DATE=$(date +%Y%m%d_%H%M)
RETENTION_DAYS=30
# 1. Database backup
echo "Backing up PostgreSQL..."
pg_dump -Fc mydb > "${BACKUP_DIR}/db_${DATE}.dump"
# 2. Config backup
echo "Backing up configs..."
tar czf "${BACKUP_DIR}/configs_${DATE}.tar.gz" /etc/nginx /etc/app
# 3. Upload to S3
echo "Uploading to S3..."
aws s3 cp "${BACKUP_DIR}/db_${DATE}.dump" s3://my-backups/db/
aws s3 cp "${BACKUP_DIR}/configs_${DATE}.tar.gz" s3://my-backups/configs/
# 4. Cleanup old local backups
find "${BACKUP_DIR}" -type f -mtime +${RETENTION_DAYS} -delete
# 5. Verify remote backup exists
aws s3 ls "s3://my-backups/db/db_${DATE}.dump" || { echo "UPLOAD FAILED"; exit 1; }
echo "Backup complete: ${DATE}"
Restore Testing¶
# Monthly restore verification script
#!/usr/bin/env bash
set -euo pipefail
RESTORE_DIR=$(mktemp -d /tmp/restore-test.XXXXXXXX)

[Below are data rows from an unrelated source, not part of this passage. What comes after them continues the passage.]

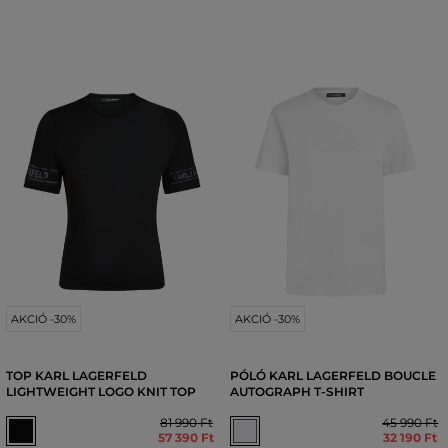
AKCIÓ -30%
AKCIÓ -30%
TOP KARL LAGERFELD
PÓLÓ KARL LAGERFELD BOUCLE
LIGHTWEIGHT LOGO KNIT TOP
AUTOGRAPH T-SHIRT
81 990 Ft
45 990 Ft
57 390 Ft
32 190 Ft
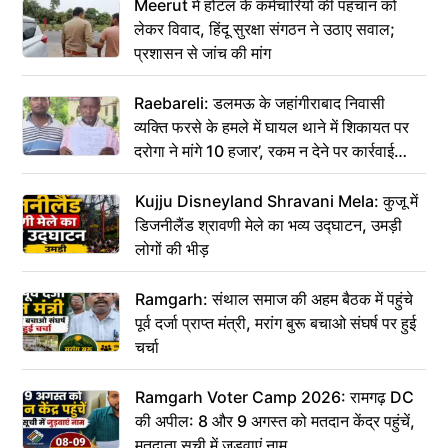
Meerut में होटल के कर्मचारियों की पहचान को
लेकर विवाद, हिंदू सुरक्षा संगठन ने उठाए सवाल;
प्रशासन से जांच की मांग
Raebareli: डलमऊ के जहांगीराबाद निवासी
व्यक्ति फरसे के हमले में घायल थाने में शिकायत पर
दरोगा ने मांगे 10 हजार’, रकम न देने पर कार्रवाई
ठंडी!
Kujju Disneyland Shravani Mela: कुजू में
डिजनीलैंड श्रावणी मेले का भव्य उद्घाटन, उमड़ी
लोगों की भीड़
Ramgarh: संथाल समाज की अहम बैठक में पहुंचे
पूर्व दर्जा प्राप्त मंत्री, मरांग बुरू बचाओ संघर्ष पर हुई
चर्चा
Ramgarh Voter Camp 2026: रामगढ़ DC
की अपील: 8 और 9 अगस्त को मतदान केंद्र पहुंचें,
मतदाता सूची में जुड़वाएं नाम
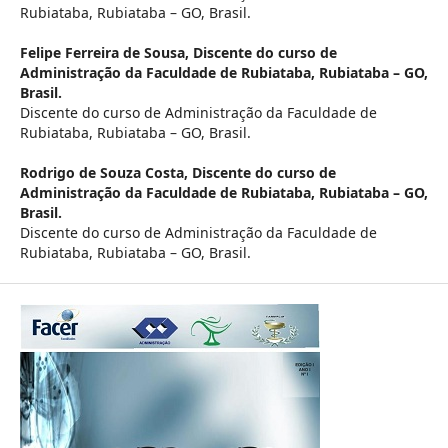
Rubiataba, Rubiataba – GO, Brasil.
Felipe Ferreira de Sousa,
Discente do curso de
Administração da Faculdade de Rubiataba, Rubiataba – GO,
Brasil.
Discente do curso de Administração da Faculdade de
Rubiataba, Rubiataba – GO, Brasil.
Rodrigo de Souza Costa,
Discente do curso de
Administração da Faculdade de Rubiataba, Rubiataba – GO,
Brasil.
Discente do curso de Administração da Faculdade de
Rubiataba, Rubiataba – GO, Brasil.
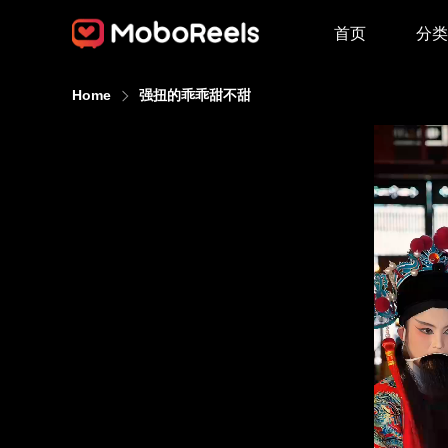
首页
分类
Home
强扭的乖乖甜不甜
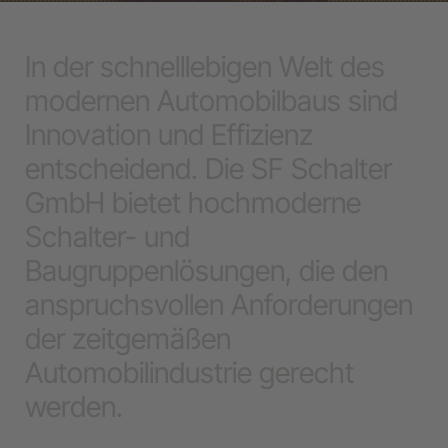
In der schnelllebigen Welt des
modernen Automobilbaus sind
Innovation und Effizienz
entscheidend. Die SF Schalter
GmbH bietet hochmoderne
Schalter- und
Baugruppenlösungen, die den
anspruchsvollen Anforderungen
der zeitgemäßen
Automobilindustrie gerecht
werden.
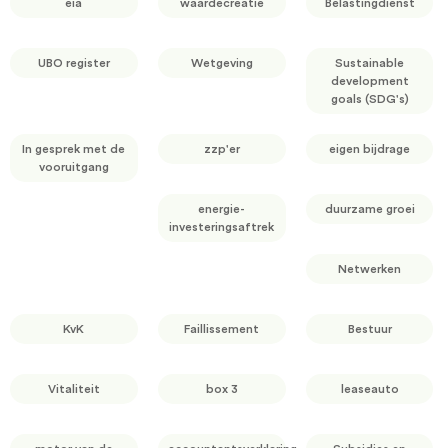
eia
waardecreatie
Belastingdienst
UBO register
Wetgeving
Sustainable
development
goals (SDG's)
In gesprek met de
zzp'er
eigen bijdrage
vooruitgang
energie-
duurzame groei
investeringsaftrek
Netwerken
KvK
Faillissement
Bestuur
Vitaliteit
box 3
leaseauto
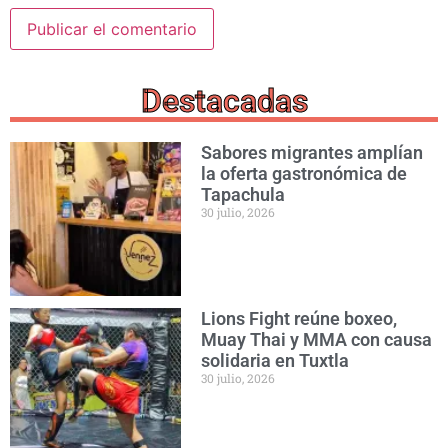
Destacadas
Sabores migrantes amplían
la oferta gastronómica de
Tapachula
30 julio, 2026
Lions Fight reúne boxeo,
Muay Thai y MMA con causa
solidaria en Tuxtla
30 julio, 2026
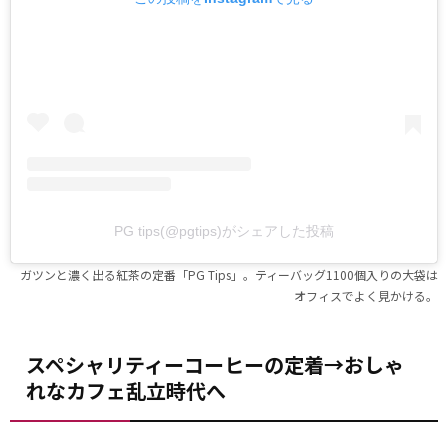
PG tips(@pgtips)がシェアした投稿
ガツンと濃く出る紅茶の定番「PG Tips」。ティーバッグ1100個入りの大袋は
オフィスでよく見かける。
スペシャリティーコーヒーの定着→おしゃ
れなカフェ乱立時代へ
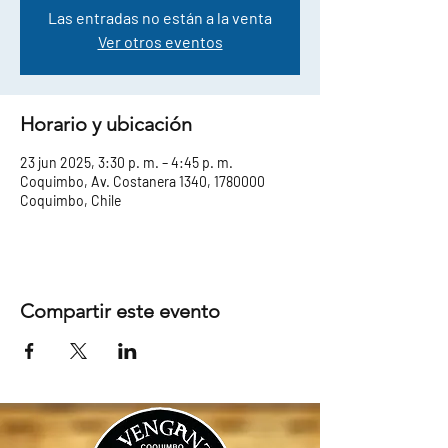
Las entradas no están a la venta
Ver otros eventos
Horario y ubicación
23 jun 2025, 3:30 p. m. – 4:45 p. m.
Coquimbo, Av. Costanera 1340, 1780000
Coquimbo, Chile
Compartir este evento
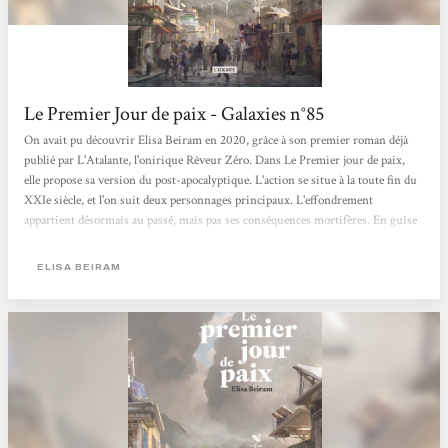
Le Premier Jour de paix - Galaxies n°85
On avait pu découvrir Elisa Beiram en 2020, grâce à son premier roman déjà
publié par L'Atalante, l'onirique Rêveur Zéro. Dans Le Premier jour de paix,
elle propose sa version du post-apocalyptique. L'action se situe à la toute fin du
XXIe siècle, et l'on suit deux personnages principaux. L'effondrement
appartient désormais au passé, mais pas ses conséquences mortifères. En guise
d'ouverture, nous découvrons Aureliano, ancien des FARC, un des derniers
habitants d'un village colombien, qui ne trouvent rien de mieux que de
ELISA BEIRAM
s'entretuer. Pour trouver une solution, il lance avec ce qui reste de matériel...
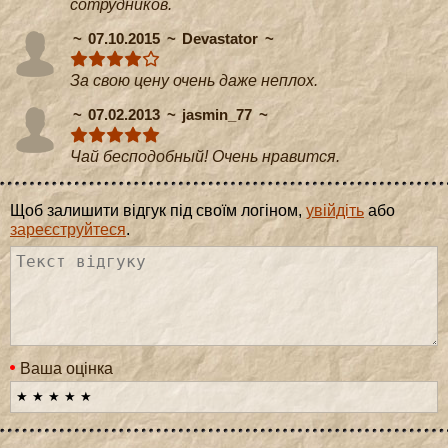
сотрудников.
07.10.2015
Devastator
За свою цену очень даже неплох.
07.02.2013
jasmin_77
Чай бесподобный! Очень нравится.
Щоб залишити відгук під своїм логіном,
увійдіть
або
зареєструйтеся
.
Ваша оцінка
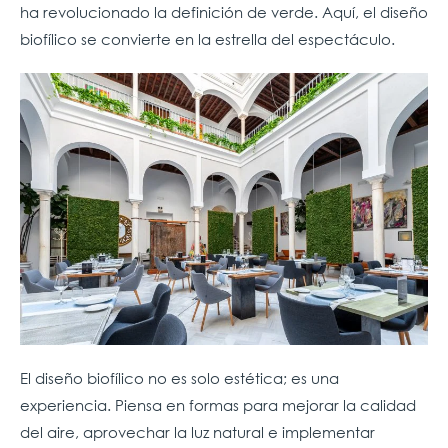
ha revolucionado la definición de verde. Aquí, el diseño
biofílico se convierte en la estrella del espectáculo.
El diseño biofílico no es solo estética; es una
experiencia. Piensa en formas para mejorar la calidad
del aire, aprovechar la luz natural e implementar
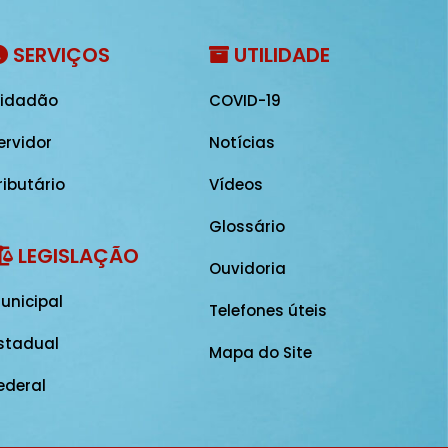
SERVIÇOS
UTILIDADE
idadão
COVID-19
ervidor
Notícias
ributário
Vídeos
Glossário
LEGISLAÇÃO
Ouvidoria
unicipal
Telefones úteis
stadual
Mapa do Site
ederal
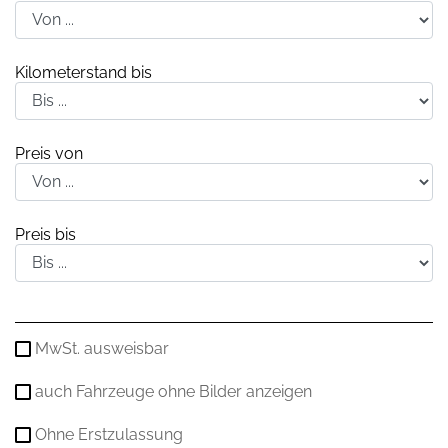
Kilometerstand bis
Preis von
Preis bis
MwSt. ausweisbar
auch Fahrzeuge ohne Bilder anzeigen
Ohne Erstzulassung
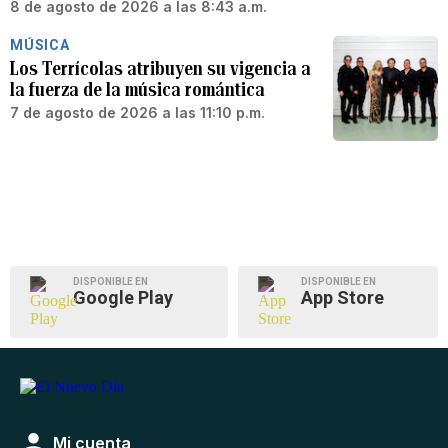
8 de agosto de 2026 a las 8:43 a.m.
MÚSICA
Los Terrícolas atribuyen su vigencia a
la fuerza de la música romántica
7 de agosto de 2026 a las 11:10 p.m.
DISPONIBLE EN
DISPONIBLE EN
Google Play
App Store
Mi cuenta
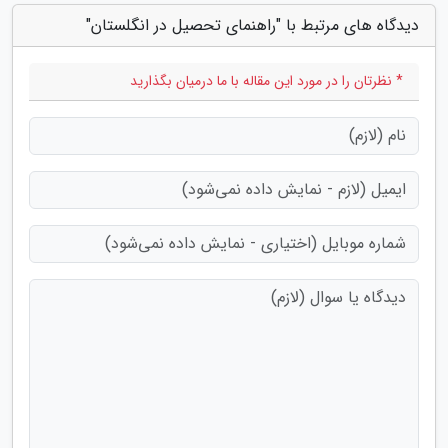
دیدگاه های مرتبط با "راهنمای تحصیل در انگلستان"
* نظرتان را در مورد این مقاله با ما درمیان بگذارید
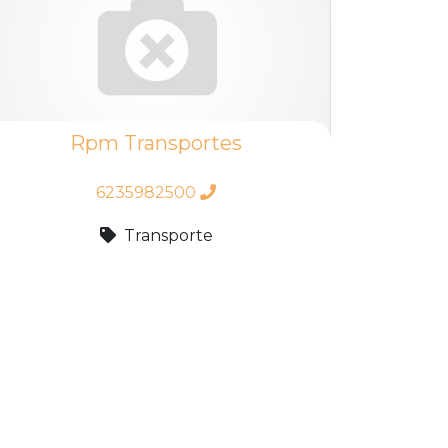
Rpm Transportes
6235982500
Transporte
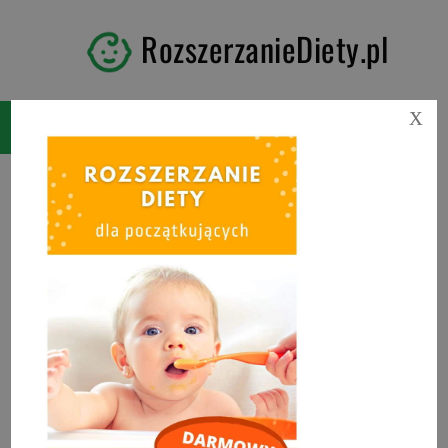
RozszerzanieDiety.pl
X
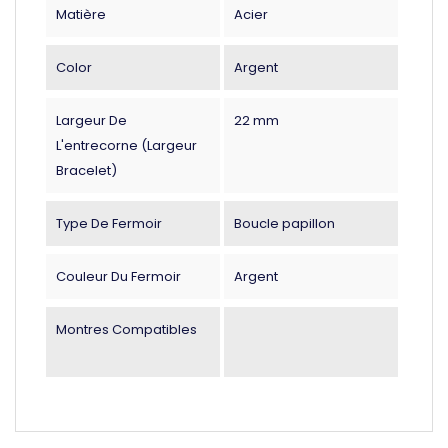
Matière
Acier
Color
Argent
Largeur De
22 mm
L'entrecorne (largeur
Bracelet)
Type De Fermoir
Boucle papillon
Couleur Du Fermoir
Argent
Montres Compatibles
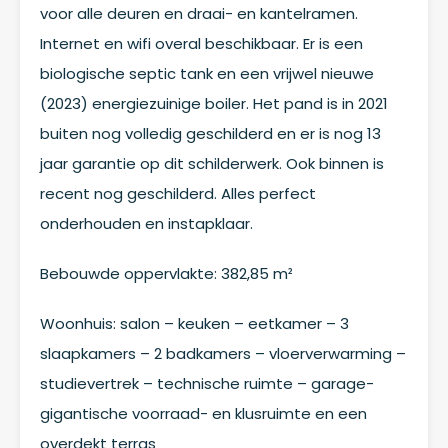
voor alle deuren en draai- en kantelramen.
Internet en wifi overal beschikbaar. Er is een
biologische septic tank en een vrijwel nieuwe
(2023) energiezuinige boiler. Het pand is in 2021
buiten nog volledig geschilderd en er is nog 13
jaar garantie op dit schilderwerk. Ook binnen is
recent nog geschilderd. Alles perfect
onderhouden en instapklaar.
Bebouwde oppervlakte: 382,85 m²
Woonhuis: salon – keuken – eetkamer – 3
slaapkamers – 2 badkamers – vloerverwarming –
studievertrek – technische ruimte – garage-
gigantische voorraad- en klusruimte en een
overdekt terras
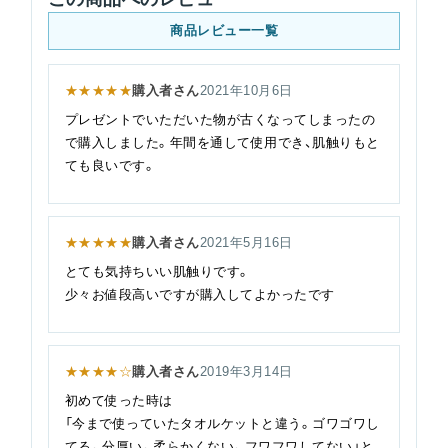
商品レビュー一覧
★★★★★
購入者さん
2021年10月6日
プレゼントでいただいた物が古くなってしまったの
で購入しました。年間を通して使用でき、肌触りもと
ても良いです。
★★★★★
購入者さん
2021年5月16日
とても気持ちいい肌触りです。
少々お値段高いですが購入してよかったです
★★★★☆
購入者さん
2019年3月14日
初めて使った時は
「今まで使っていたタオルケットと違う。ゴワゴワし
てる。分厚い。柔らかくない。フワフワしてない」と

trap 'rm -rf "${RESTORE_DIR}"' EXIT
# 1. Download latest backup
LATEST=$(aws s3 ls s3://my-backups/db/ | sort | tail -1 | awk '{print $4}')
aws s3 cp "s3://my-backups/db/${LATEST}" "${RESTORE_DIR}/"
# 2. Restore to test database
createdb restore_test
pg_restore -d restore_test "${RESTORE_DIR}/${LATEST}"
# 3. Validate data
ROW_COUNT=$(psql -t -c "SELECT count(*) FROM users" restore_test)
if (( ROW_COUNT > 0 )); then
echo "PASS: ${ROW_COUNT} rows in users table"
else
echo "FAIL: users table is empty"
exit 1
fi
# 4. Cleanup
dropdb restore_test
echo "Restore test passed: ${LATEST}"
War story: A team ran backup scripts nightly for two years but never tested a restore. When they needed to recover from a ransomware attack, they discovered the backup files were encrypted with a restic password stored only in the compromised server's environment variables. The backups were useless. Store backup encryption passwords in a separate, offline secret manager (e.g., sealed envelope in a safe, or a dedicated vault instance).
Monitoring Backup Health¶
# Check when last backup ran
ls -lt /backup/*.dump | head -3
# Check backup sizes (sudden drop = problem)
ls -lh /backup/*.dump | awk '{print $5, $NF}'
# Alert if no backup in last 26 hours
LATEST_BACKUP=$(find /backup -name "*.dump" -mmin -1560 | head -1)
if [[ -z "${LATEST_BACKUP}" ]]; then
echo "ALERT: No backup in last 26 hours" | mail -s "Backup Alert" ops@company.com
fi
# Verify S3 backup count matches expected
EXPECTED=7
ACTUAL=$(aws s3 ls s3://my-backups/db/ | wc -l)
if (( ACTUAL < EXPECTED )); then
echo "WARNING: Only ${ACTUAL} backups found (expected ${EXPECTED})"
fi
One-liner: The most important backup metric is not "did the backup run?" but "when was the last successful restore test?" A backup that has never been tested is a hope, not a backup. Schedule monthly automated restore-and-verify jobs and alert when they fail.